Chapitre V



De quelle manière il faut gouverner les Villes ou les Principautés, qui étaient libres devant qu'on les eût conquises.




Lorsqu'un Prince se rend maître d'un État qui vivait en liberté avant cette conquête, il n'a que trois choses à faire pour n'en être pas dépossédé: la première est de le détruire entièrement; la seconde, d'y aller demeurer personnellement ; et la dernière est de le laisser vivre sous ses lois, en le rendant tributaire et en y établissant l'autorité d'un petit nombre de gens qui vous le conservent: car ces gens-là ne pouvant subsister que par votre appui, emploieront tout leur pouvoir pour maintenir un Prince qui les soutient eux-mêmes; et certes, le meilleur moyen de conserver des États accoutumés à être libres, c'est de les faire gouverner par leurs propres citoyens.
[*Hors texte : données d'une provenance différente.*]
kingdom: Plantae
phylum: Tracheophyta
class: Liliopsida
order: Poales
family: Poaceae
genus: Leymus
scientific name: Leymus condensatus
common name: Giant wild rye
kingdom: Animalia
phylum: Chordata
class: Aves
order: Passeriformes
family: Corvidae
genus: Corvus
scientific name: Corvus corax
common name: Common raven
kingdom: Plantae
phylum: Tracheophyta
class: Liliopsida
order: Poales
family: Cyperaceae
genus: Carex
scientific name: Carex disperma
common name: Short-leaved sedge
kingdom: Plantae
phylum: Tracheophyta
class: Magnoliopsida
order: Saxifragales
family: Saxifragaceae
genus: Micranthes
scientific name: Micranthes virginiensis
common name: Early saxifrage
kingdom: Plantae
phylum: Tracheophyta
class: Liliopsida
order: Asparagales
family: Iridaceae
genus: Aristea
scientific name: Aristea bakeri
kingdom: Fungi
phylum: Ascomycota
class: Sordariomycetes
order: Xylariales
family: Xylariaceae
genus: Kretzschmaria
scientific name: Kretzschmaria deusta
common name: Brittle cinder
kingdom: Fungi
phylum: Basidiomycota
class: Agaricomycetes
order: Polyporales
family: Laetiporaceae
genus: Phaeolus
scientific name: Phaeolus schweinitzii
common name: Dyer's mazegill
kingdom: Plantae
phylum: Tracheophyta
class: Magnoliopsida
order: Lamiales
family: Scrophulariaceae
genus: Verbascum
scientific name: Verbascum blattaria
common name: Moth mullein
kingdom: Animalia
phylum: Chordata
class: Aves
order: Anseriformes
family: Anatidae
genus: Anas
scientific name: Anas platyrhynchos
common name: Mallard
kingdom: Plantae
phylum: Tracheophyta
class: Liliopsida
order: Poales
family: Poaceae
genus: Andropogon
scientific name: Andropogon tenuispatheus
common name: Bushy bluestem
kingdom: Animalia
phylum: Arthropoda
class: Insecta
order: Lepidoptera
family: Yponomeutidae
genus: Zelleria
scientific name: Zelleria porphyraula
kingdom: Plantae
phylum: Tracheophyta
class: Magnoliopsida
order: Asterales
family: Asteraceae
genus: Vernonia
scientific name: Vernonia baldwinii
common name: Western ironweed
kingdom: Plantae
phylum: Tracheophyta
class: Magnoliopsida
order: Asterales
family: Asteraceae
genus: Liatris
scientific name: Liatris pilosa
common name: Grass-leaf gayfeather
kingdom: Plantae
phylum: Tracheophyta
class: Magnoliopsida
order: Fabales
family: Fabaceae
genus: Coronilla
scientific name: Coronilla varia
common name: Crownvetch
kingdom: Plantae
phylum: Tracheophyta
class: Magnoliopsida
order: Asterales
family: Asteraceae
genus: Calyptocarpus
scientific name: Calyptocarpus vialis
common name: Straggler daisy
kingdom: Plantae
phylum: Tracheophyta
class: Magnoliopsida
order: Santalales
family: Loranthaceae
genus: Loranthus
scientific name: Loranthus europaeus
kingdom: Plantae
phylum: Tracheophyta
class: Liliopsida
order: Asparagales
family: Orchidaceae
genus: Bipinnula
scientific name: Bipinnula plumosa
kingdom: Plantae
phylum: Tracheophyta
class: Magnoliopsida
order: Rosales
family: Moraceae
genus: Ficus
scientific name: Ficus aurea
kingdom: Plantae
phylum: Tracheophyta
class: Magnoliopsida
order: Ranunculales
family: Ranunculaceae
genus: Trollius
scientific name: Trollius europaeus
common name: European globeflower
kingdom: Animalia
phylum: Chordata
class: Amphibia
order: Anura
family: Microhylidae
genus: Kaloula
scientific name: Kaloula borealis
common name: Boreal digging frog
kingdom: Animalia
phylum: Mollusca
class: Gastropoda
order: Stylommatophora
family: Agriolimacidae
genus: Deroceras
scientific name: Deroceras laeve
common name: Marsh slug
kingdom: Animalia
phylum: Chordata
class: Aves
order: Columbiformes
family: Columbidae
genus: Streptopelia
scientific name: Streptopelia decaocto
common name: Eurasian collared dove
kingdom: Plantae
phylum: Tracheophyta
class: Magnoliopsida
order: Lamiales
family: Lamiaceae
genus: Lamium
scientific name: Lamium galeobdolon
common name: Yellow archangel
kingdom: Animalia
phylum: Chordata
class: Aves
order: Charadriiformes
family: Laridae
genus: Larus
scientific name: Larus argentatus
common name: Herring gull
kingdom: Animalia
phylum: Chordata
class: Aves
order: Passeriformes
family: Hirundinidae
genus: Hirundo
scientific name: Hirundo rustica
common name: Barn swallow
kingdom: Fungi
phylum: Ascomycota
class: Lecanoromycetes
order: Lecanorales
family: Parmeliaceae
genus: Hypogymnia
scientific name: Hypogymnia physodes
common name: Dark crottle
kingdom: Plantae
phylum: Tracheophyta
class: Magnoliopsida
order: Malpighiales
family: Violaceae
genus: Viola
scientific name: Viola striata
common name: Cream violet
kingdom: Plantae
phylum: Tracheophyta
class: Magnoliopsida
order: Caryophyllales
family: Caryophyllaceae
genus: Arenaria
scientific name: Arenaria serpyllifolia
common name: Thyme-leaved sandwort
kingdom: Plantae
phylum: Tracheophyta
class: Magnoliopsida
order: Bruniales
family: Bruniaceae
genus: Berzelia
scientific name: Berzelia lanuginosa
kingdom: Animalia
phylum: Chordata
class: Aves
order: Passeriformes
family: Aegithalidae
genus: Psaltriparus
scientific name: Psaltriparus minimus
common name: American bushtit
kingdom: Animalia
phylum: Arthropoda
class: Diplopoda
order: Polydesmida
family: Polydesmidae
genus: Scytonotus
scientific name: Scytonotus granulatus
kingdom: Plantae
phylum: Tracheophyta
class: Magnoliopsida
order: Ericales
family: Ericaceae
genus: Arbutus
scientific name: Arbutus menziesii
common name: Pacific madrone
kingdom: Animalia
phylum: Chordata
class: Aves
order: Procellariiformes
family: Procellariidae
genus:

L'on en voit des exemples chez les Spartiates qui possédèrent Thèbes et Athènes en y établissant un gouvernement administré par quelques personnes; à la fin, pourtant, ils perdirent ces deux villes. Les Romains, d'autre part, ne voulant pas perdre Capoue, Carthage et Numance, les détruisirent et n'en furent point dépossédés. Ils voulurent aussi gouverner la Grèce comme avaient fait les Spartiates, en la laissant libre et avec son ancien gouvernement; mais cela ne leur réussit pas, en sorte qu'ils furent contraints d'en détruire entièrement plusieurs villes pour posséder tranquillement les autres. Et pour dire la vérité, il n'est point de moyen bien assuré pour conserver un État libre qu'on aura conquis, que de le détruire; car si vous ne le faites, il vous détruira vous-même, parce qu'il a toujours ce nom de liberté pour refuge; et il ne peut oublier ses anciennes lois et son ancien gouvernement, quelques bienfaits que le peuple ait reçus de son nouveau maître, et quelque temps qu'il y ait qu'il a perdu sa liberté. Quelque chose donc que vous fassiez d'autre part, et quelque précaution que vous preniez, si vous ne séparez et ne dissipez la plupart des habitants d'un État libre, ils n'oublieront jamais qu'ils l'ont été; à la moindre occasion ils auront recours à leurs anciennes lois, comme fit Pise, après avoir été si longtemps soumise aux Florentins.

Mais lorsqu'un État nouvellement conquis était, avant cela, gouverné par un Prince, il n'y a qu'à en éteindre la race: parce que les peuples, étant, d'un côté, accoutumés à être soumis, et de l'autre, n'ayant plus leur ancien maître, ne seront jamais d'accord entre eux pour s'en donner un nouveau de leur choix; et ils ne savent comment s'y prendre pour se rendre libres. Tout cela les rend plus paresseux à prendre les armes. Il est donc bien plus aisé à un nouveau conquérant de s'établir dans leur esprit et de s'assurer d'eux. Mais dans les Républiques, il y a beaucoup plus de ressentiment, et elles sont animées d'un plus grand désir de vengeance, parce que le souvenir de leur ancienne liberté ne peut les laisser en repos. Aussi le plus sûr est-il de les détruire, ou d'y aller faire sa résidence.